The problem with seeing Romans 4:2 as anything other than a reference to the Law of Moses makes Paul into a scattered incoherent thinker. In Romans 3, he has just told us how justification is not based on doing the Law of Moses. Then throughout the first 17 or so verse of chapter 4, Paul is still making the same argument – salvation is not limited to Jews.
The argument is about how Abraham was not justified in virtue of being Jewish and, by extension therefore, justification is not for Jews only:
Is this blessedness only for the circumcised, or also for the uncircumcised? We have been saying that Abraham's faith was credited to him as righteousness. 10Under what circumstances was it credited? Was it after he was circumcised, or before? It was not after, but before!

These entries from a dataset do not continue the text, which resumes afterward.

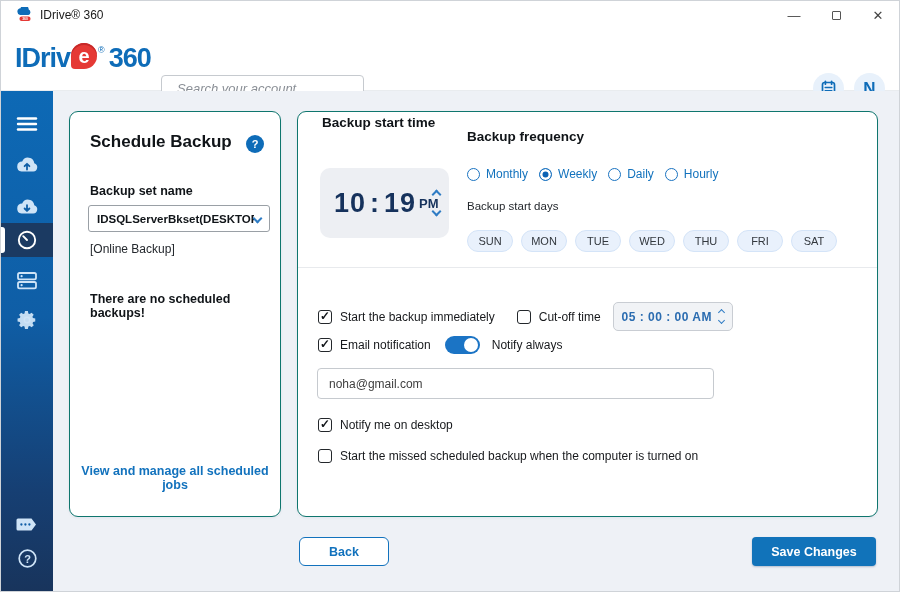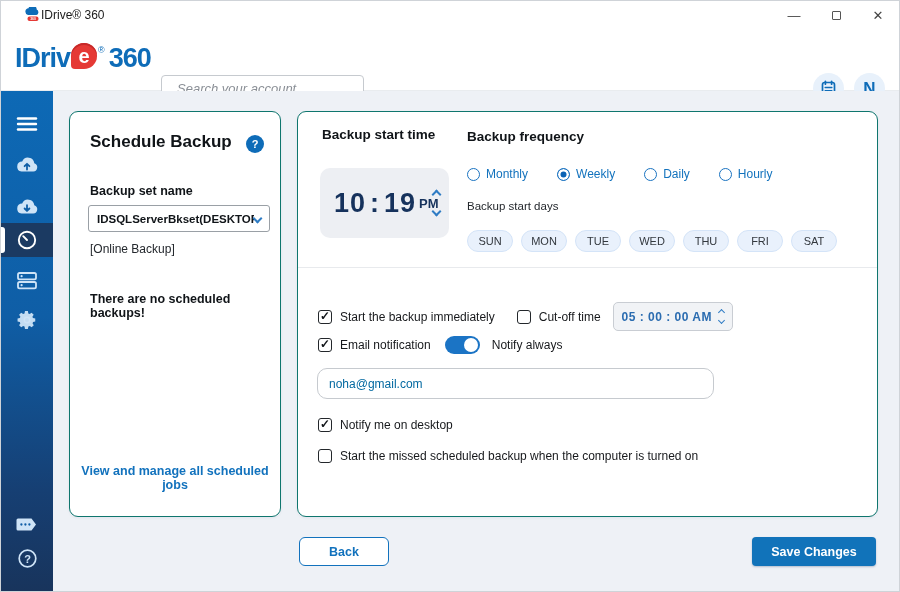--- a/index.html
+++ b/index.html
@@ -8,7 +8,7 @@
 
   
   .titlebar { position:absolute; top:0; left:0; right:0; height:28px; background:#fff; display:flex; align-items:center; }
-  .titlebar-app { display:flex; align-items:center; padding-left:24px; }
+  .titlebar-app { display:flex; align-items:center; gap:7px; padding-left:16px; }
   .titlebar-title { font-size:12px; color:#1b1b1b; }
   .win-controls { position:absolute; right:0; top:0; height:28px; display:flex; }
   .win-btn { width:42px; height:28px; display:flex; align-items:center; justify-content:center; color:#444; font-size:13px; cursor:default; }

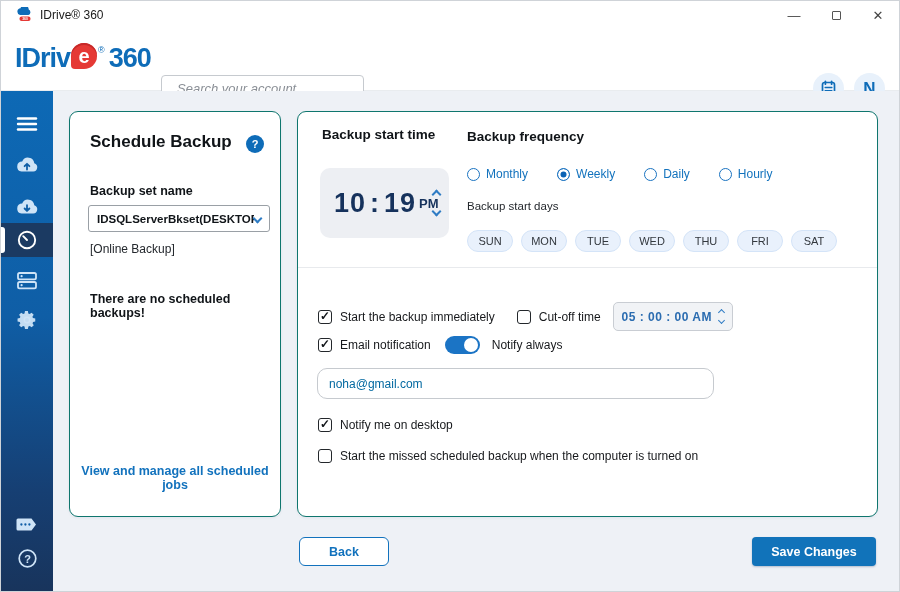--- a/index.html
+++ b/index.html
@@ -52,7 +52,7 @@
 
   
   .sec-label { font-size:13.5px; font-weight:bold; color:#101418; }
-  .bst-label { position:absolute; left:24px; top:15px; }
+  .bst-label { position:absolute; left:24px; top:3px; }
   .time-box { position:absolute; left:22px; top:56px; width:129px; height:70px; background:#edeff3; border-radius:10px; display:flex; align-items:center; padding-left:14px; }
   .time-text { font-size:27px; font-weight:bold; color:#16325c; letter-spacing:1px; }
   .time-mer { font-size:13px; font-weight:bold; color:#16325c; margin-left:3px; }

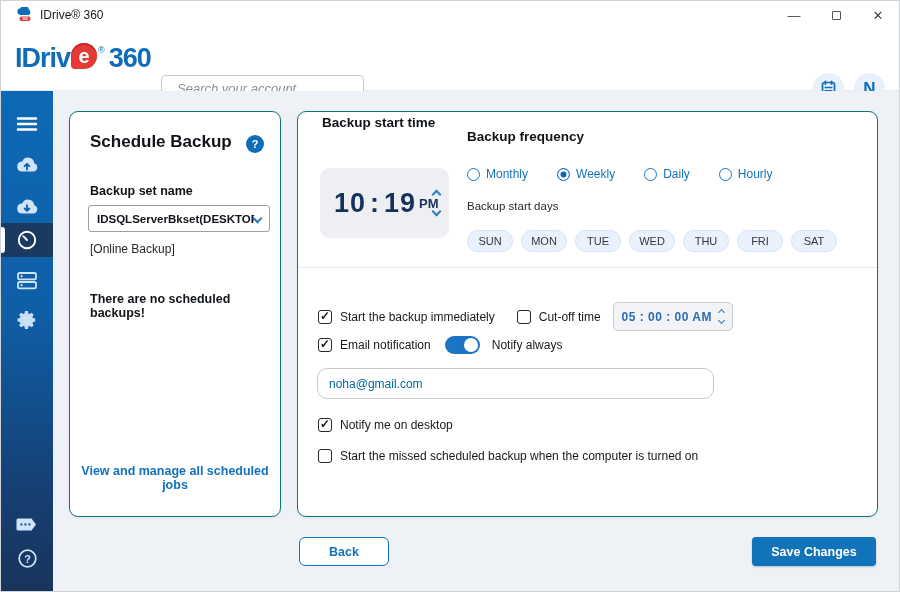--- a/index.html
+++ b/index.html
@@ -63,7 +63,7 @@
   .chev.sm { width:5px; height:5px; border-width:0 1.6px 1.6px 0; }
 
   .freq-label { position:absolute; left:169px; top:17px; }
-  .freq-row { position:absolute; left:169px; top:55px; display:flex; gap:29px; align-items:center; }
+  .freq-row { position:absolute; left:169px; top:55px; display:flex; gap:11px; align-items:center; }
   .radio-opt { display:flex; align-items:center; gap:6px; cursor:pointer; }
   .radio { width:13px; height:13px; border:1.6px solid #1a73c1; border-radius:50%; background:#fff; flex:0 0 auto; }
   .radio.selected { background:#0b63b5; box-shadow:inset 0 0 0 2.5px #fff; }

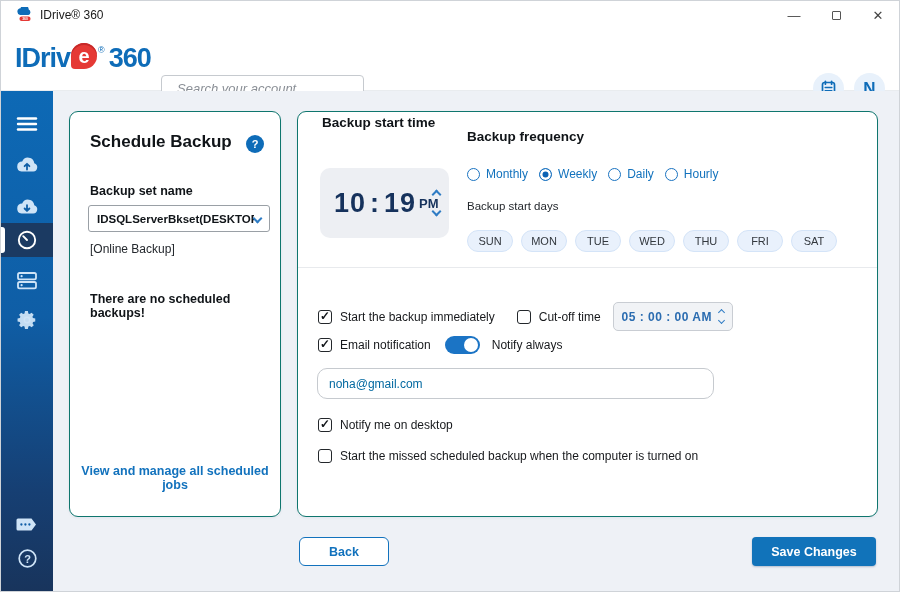--- a/index.html
+++ b/index.html
@@ -86,7 +86,7 @@
   .row-email { top:224px; }
   .toggle { width:35px; height:18px; border-radius:9px; background:#1b74c5; position:relative; margin-left:6px; cursor:pointer; flex:0 0 auto; }
   .toggle-knob { position:absolute; right:2px; top:2px; width:14px; height:14px; border-radius:50%; background:#fff; }
-  .email-input { position:absolute; left:19px; top:256px; width:397px; height:31px; border:1px solid #c6cacf; border-radius:10px; font-size:12px; color:#0369a1; padding:12px 11px; outline:none; font-family:"Liberation Sans",sans-serif; background:#fff; }
+  .email-input { position:absolute; left:19px; top:256px; width:397px; height:31px; border:1px solid #c6cacf; border-radius:4px; font-size:12px; color:#404040; padding:12px 11px; outline:none; font-family:"Liberation Sans",sans-serif; background:#fff; }
   .row-desktop { top:306px; }
   .row-missed { top:337px; }
 

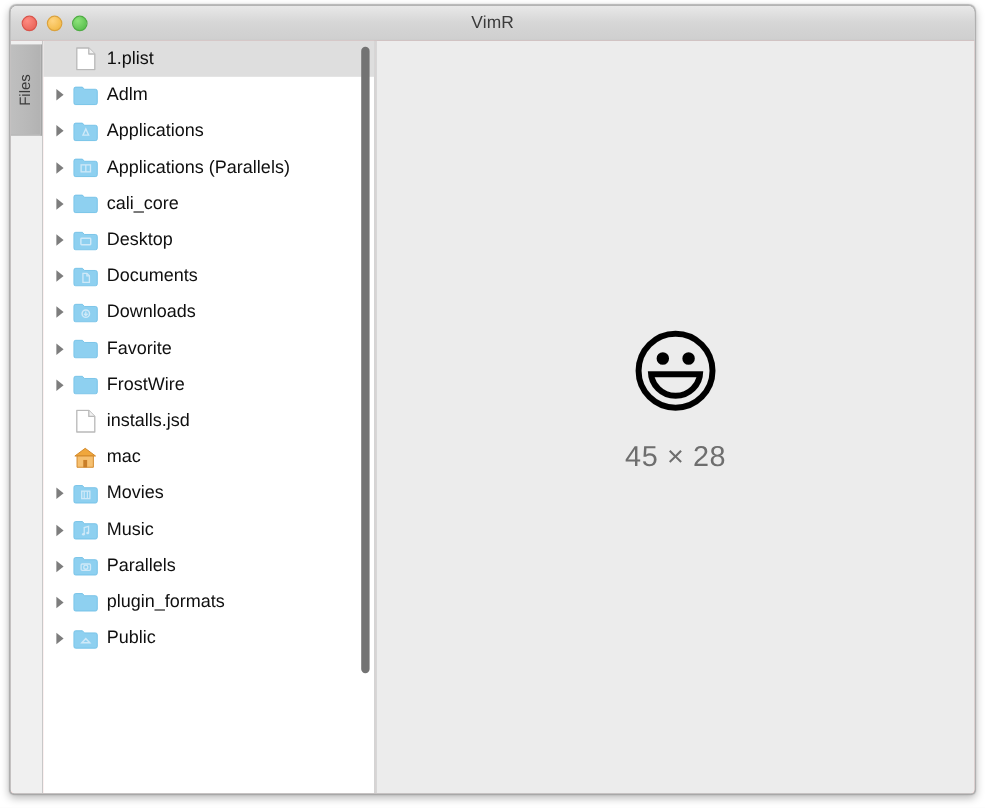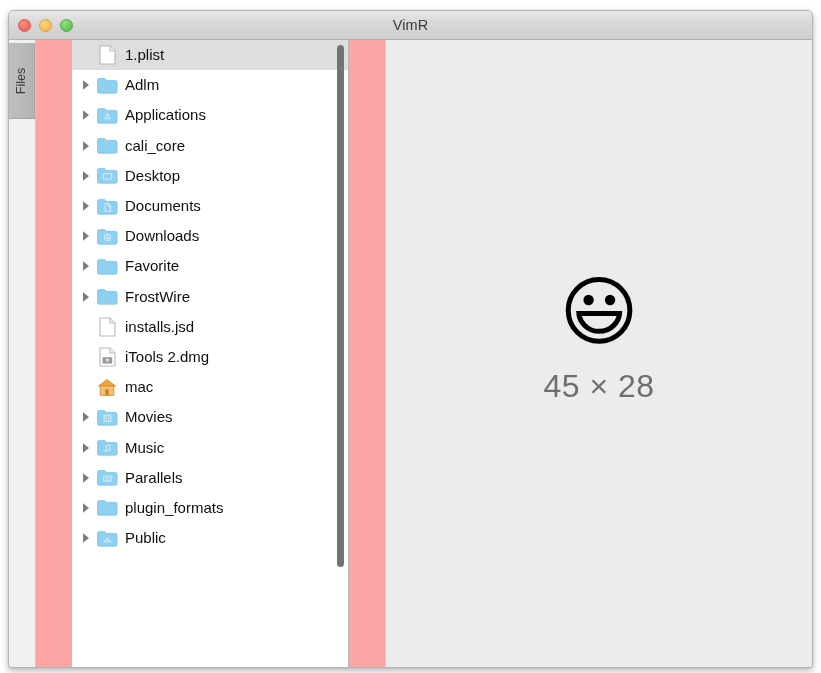--- a/index.html
+++ b/index.html
@@ -23,7 +23,7 @@
   .window {
     position: absolute;
     left: 8px;
-    top: 10px;
+    top: 4px;
     width: 805px;
     height: 658px;
     border: 1px solid #b4b4b4;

The case makes itself – Paul is bending over backwards to make it clear that his topic here is the availability of justification to both Jew and Gentile alike. And this is precisely why it makes sense to assert, in 4:2, that the Jew (of whom Abraham is genetic father) is not justified by the works of the Law of Moses. Yes, the law of Moses was not around in Abraham’s time. But Paul is really making a broader argument about justification not being limited to the Jew.
And what is the ethnic delimiter of the Jew? The law of Moses, of course.